**ASSIGNED TASK:**
Beneath this task are records; tally the lines in them that contain "Rounding" and report only the number.

Data records
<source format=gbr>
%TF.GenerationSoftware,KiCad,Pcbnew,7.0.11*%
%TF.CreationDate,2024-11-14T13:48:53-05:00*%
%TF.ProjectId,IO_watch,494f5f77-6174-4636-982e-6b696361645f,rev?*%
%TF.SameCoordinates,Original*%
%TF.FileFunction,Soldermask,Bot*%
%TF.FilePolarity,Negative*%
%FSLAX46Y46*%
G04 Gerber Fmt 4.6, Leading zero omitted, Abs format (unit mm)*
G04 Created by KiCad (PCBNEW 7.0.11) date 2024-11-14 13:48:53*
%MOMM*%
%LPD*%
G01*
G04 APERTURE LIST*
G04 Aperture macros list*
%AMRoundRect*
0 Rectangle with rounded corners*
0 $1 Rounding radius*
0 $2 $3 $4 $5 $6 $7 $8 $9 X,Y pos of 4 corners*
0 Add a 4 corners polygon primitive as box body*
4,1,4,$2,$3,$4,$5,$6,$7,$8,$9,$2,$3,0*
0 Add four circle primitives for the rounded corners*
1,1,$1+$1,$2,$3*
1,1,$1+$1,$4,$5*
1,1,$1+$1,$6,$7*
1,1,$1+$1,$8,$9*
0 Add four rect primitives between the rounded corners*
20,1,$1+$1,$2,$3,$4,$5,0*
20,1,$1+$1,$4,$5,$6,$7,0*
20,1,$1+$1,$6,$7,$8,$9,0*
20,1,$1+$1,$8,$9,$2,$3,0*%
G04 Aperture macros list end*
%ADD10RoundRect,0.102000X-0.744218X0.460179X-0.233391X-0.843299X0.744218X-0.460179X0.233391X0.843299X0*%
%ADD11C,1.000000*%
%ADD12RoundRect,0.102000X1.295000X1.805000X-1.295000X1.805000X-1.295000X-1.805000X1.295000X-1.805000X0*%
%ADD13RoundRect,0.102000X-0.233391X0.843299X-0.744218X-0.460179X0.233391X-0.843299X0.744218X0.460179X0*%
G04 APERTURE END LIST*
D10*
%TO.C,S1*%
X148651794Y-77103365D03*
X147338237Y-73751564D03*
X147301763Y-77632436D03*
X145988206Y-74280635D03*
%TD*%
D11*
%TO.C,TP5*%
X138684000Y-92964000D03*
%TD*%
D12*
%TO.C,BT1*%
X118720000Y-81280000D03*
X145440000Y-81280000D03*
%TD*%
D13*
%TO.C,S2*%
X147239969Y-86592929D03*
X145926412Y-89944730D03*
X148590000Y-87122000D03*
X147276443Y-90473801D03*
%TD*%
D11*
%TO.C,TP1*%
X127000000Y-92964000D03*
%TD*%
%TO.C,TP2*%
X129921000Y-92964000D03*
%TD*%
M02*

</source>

---

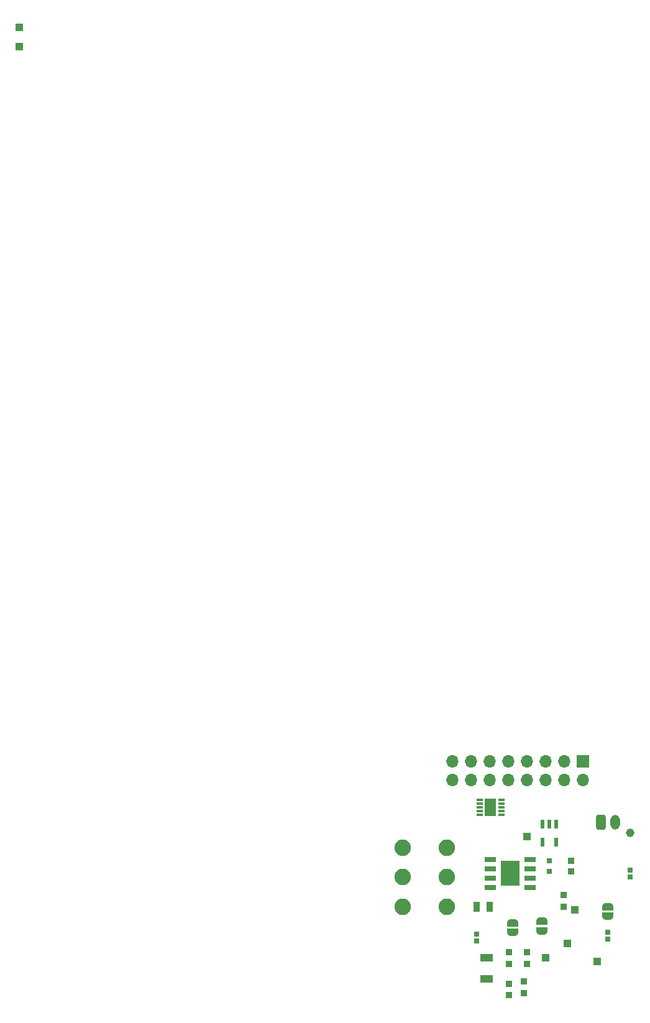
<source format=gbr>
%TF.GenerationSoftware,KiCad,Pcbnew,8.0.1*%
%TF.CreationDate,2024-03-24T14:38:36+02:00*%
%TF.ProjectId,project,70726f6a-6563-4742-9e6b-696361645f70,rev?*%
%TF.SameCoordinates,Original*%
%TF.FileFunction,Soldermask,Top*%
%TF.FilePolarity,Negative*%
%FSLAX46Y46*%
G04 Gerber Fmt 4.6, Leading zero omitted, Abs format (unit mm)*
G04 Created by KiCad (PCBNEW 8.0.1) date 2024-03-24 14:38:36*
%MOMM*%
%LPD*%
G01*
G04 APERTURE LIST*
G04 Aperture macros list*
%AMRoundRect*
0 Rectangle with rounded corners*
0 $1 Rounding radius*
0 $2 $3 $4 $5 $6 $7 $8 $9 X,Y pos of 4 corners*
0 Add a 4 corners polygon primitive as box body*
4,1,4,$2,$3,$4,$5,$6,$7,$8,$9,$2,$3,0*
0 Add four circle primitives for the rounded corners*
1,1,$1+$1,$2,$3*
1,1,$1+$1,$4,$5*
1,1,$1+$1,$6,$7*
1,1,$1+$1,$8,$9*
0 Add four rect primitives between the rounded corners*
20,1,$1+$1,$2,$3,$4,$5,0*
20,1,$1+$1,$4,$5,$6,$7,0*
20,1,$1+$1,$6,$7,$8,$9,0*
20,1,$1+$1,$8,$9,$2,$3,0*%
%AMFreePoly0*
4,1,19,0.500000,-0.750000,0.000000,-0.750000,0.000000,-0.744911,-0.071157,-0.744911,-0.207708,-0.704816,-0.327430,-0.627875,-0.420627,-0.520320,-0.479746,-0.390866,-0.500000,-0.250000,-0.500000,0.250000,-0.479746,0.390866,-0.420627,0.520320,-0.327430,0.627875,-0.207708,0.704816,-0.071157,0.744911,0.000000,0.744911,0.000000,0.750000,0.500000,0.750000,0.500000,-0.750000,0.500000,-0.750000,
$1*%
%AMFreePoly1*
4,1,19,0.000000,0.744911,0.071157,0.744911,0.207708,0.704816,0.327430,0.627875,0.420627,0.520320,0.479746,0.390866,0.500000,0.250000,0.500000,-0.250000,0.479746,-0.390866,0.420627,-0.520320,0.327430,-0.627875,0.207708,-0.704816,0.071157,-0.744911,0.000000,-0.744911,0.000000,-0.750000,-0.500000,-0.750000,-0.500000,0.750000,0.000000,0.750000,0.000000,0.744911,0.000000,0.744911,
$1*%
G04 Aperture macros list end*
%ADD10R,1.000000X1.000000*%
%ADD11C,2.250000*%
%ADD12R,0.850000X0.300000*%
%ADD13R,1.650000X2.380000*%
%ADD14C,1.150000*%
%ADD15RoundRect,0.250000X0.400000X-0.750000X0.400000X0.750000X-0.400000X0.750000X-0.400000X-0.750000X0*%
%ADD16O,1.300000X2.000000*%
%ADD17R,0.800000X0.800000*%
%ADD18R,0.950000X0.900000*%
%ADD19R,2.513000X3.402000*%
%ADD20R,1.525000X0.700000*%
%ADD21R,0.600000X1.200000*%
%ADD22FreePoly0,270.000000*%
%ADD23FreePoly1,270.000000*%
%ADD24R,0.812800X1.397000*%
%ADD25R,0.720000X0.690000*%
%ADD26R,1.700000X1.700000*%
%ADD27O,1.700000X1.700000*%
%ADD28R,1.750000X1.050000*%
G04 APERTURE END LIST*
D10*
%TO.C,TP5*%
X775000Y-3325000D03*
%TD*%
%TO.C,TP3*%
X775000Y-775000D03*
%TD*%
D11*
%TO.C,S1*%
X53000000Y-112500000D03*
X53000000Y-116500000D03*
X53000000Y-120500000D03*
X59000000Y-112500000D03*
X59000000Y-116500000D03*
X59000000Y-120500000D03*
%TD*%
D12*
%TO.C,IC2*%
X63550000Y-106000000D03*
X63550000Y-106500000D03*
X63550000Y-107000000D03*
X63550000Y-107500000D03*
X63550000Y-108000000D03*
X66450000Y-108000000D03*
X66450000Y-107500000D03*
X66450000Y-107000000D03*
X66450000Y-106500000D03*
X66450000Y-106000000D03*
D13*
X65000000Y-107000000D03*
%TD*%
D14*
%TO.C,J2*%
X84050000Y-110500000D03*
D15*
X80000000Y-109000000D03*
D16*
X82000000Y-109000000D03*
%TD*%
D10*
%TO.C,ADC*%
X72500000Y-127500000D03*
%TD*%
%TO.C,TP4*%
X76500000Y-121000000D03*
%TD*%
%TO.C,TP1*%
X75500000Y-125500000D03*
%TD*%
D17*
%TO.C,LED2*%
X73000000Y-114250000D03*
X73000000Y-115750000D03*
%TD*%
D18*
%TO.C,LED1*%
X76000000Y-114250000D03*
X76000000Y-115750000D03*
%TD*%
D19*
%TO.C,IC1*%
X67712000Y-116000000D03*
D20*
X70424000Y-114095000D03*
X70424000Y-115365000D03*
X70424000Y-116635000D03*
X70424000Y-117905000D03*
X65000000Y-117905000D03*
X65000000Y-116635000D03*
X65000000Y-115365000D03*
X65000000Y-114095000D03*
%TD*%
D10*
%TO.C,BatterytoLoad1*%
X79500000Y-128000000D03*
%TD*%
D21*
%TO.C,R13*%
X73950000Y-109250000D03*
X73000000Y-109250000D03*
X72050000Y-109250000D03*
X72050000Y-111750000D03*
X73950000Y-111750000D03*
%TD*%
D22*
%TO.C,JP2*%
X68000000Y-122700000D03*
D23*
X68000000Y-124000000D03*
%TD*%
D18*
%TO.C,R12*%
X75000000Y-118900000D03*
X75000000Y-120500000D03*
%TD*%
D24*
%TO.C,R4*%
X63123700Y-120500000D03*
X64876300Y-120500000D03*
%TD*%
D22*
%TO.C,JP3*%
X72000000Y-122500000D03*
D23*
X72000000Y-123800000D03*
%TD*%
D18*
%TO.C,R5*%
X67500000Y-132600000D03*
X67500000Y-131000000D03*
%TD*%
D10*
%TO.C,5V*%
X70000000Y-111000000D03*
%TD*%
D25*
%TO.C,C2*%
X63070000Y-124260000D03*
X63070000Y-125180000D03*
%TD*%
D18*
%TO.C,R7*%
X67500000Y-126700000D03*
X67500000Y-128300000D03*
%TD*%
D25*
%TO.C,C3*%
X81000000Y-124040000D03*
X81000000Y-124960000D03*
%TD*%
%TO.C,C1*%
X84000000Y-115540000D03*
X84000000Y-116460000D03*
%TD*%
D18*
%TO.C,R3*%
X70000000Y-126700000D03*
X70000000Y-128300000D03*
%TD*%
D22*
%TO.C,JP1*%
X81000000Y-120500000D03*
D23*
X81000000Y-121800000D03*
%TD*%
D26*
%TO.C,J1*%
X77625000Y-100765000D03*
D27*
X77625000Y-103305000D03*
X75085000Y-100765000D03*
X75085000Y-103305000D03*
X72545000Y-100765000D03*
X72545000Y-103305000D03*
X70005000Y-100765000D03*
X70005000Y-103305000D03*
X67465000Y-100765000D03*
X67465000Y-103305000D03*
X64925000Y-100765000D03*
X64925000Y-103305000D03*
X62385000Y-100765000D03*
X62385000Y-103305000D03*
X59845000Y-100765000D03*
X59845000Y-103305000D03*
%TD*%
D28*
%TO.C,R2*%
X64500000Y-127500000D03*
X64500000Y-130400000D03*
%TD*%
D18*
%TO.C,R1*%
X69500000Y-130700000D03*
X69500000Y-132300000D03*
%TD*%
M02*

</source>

**ANSWER TO THE EXERCISE:**
2